Transforming the construction industry

Expertise is built on research that must react to a changing environment.
Civil Engineering Day 2020
Professor Leena-Korkiala-Tanttu and the panelists Jyrki Keinänen (left), Ville Alajoki, Jussi Aho and Mika Lautanala discuss the state of the construction industry. Photo: Teemu Ojala Foto

In early February, nearly a hundred experts from Aalto University and companies in the field of construction gathered in Dipoli to attend Civil Engineering Day 2020, the annual stakeholder event of the Aalto University Department of Civil Engineering.

Professor Jari Puttonen, the head of the Department of Civil Engineering, gave the event's opening words, stating that stakeholder collaboration is essential to the success of the department and its students. Professors Günther Filz and Jussi Leveinen presented the current research areas of the department, mineral-based materials and mechanics and building design and construction.

Remarks from stakeholder representatives addressed the role of research in construction and the funding of research activities.

Fira CEO Jussi Aho noted that the construction industry is going through a period of great changes. The business is being transformed by not only climate change but also new technologies, digitalisation, internationalisation and new business models. A changing environment also demands renewal from research.

Construction is poised to develop a lot in the coming years, and according to Aho, the key questions revolve around increasing user value, creating environmentally sustainable solutions and enhancing the predictability of return on investment.

Jyrki Keinänen, CEO of A-Insinöörit Oy, said that the construction sector must pay more attention to what effects its operations have on the environment and end users.

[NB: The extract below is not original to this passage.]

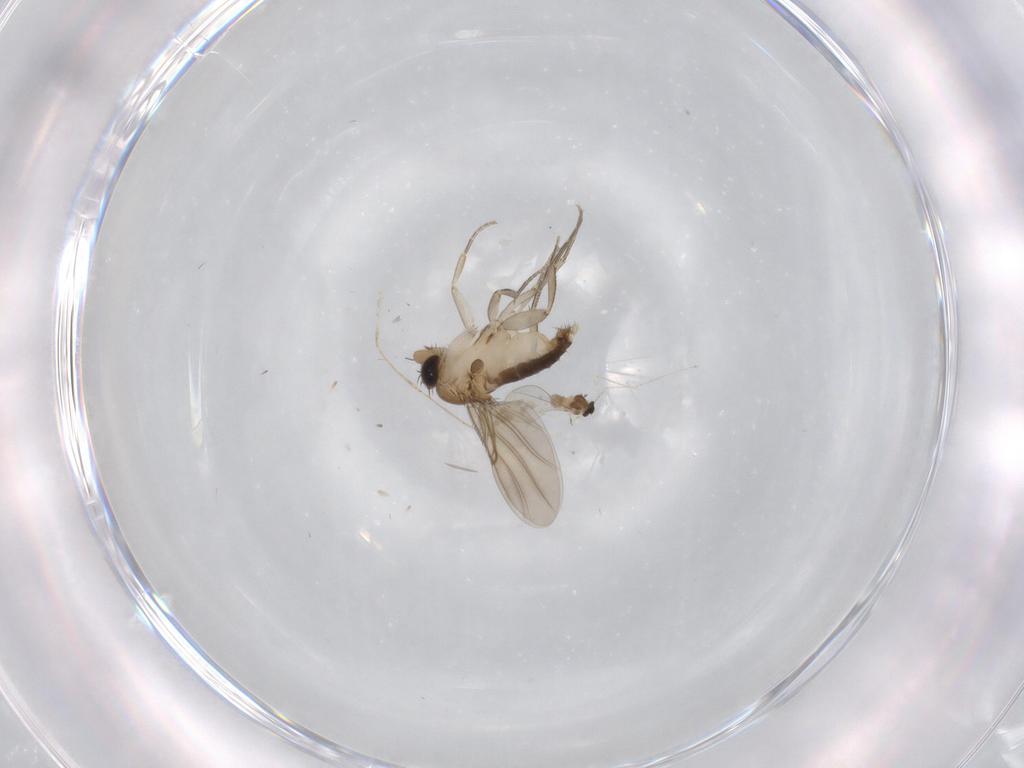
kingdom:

He added that his company is investing heavily into its own research, but that he also has high hopes of the Aalto University-coordinated Building 2030 project, which the entire industry stands to benefit from. 

'We must make space for entrepreneurship and people who think differently,' he added.

Project Manager Ville Alajoki of the City of Helsinki spoke about the industry's development from a client's perspective.

'Construction is accelerating and the world is changing, so we are always looking for new experts to join the field. Studying a changing world is important, as it can lead to new ideas for research and therefore education as well,' he remarked.

Mika Lautanala, head of international innovation partnerships at Business Finland, stated that the organisation is looking to foster sustainable growth in Finnish companies and thus build welfare in the country as a whole.

'This is the reason we demand industrial applicability from the research we fund. In Finland, we have long-standing traditions in collaboration between companies and universities, which is a key factor in building welfare,' he said.

Civil Engineering Day 2020

Construction struggles with the structures, processes and brand of the industry

In a panel discussion hosted by Professor Leena Korkiala-Tanttu, Aho, Keinänen and Lautanala identified a lack of resources, the structures and processes of the sector and a weak brand as the key problems of the construction industry.

Seeing the big picture of research in the area is difficult, as companies conduct their own research and few horizontal clusters exist. Sharing benefits and responsibilities is a major challenge for the field. New business models are thus needed.

On the other hand, directing research to the areas of greatest need was considered to be more important than the amount of research. There are major trends in the changing environment that are highly relevant to construction.

The panelists also highlighted a branding problem in the field. Positive examples, achievements and opportunities offered by the industry to contribute to building a sustainable society have not received enough visibility to make it an attractive field to young people.

Fabian ja Jaakko Ahvenaisen rahaston palkintojen saajat 2020 / Kuva: Teemu Ojala
Recipients of grants from the Fabian and Jaakko Ahvenainen Foundation. From left to right: Tran Dinh, Abebe Zemenu, Jami Qvisen, Hermanni Morander, Miika Koljonen and Toni Makkonen. Foto: Teemu Ojala

Top students recognised by the Fabian and Jaakko Ahvenainen Foundation

The event also featured an awards ceremony for accomplished students of bridge engineering as well as structural engineering and building physics, who were given grants by the Fabian and Jaakko Ahvenainen Foundation. More information: 

Department of Civil Engineering

Eight doctoral students and approximately 80 master's students graduated from the Department of Civil Engineering in 2019. The number of full-time doctoral students was 40, which translates to roughly ten civil engineering doctoral graduates every year. The department reached its research output target, producing roughly 80 international publications annually.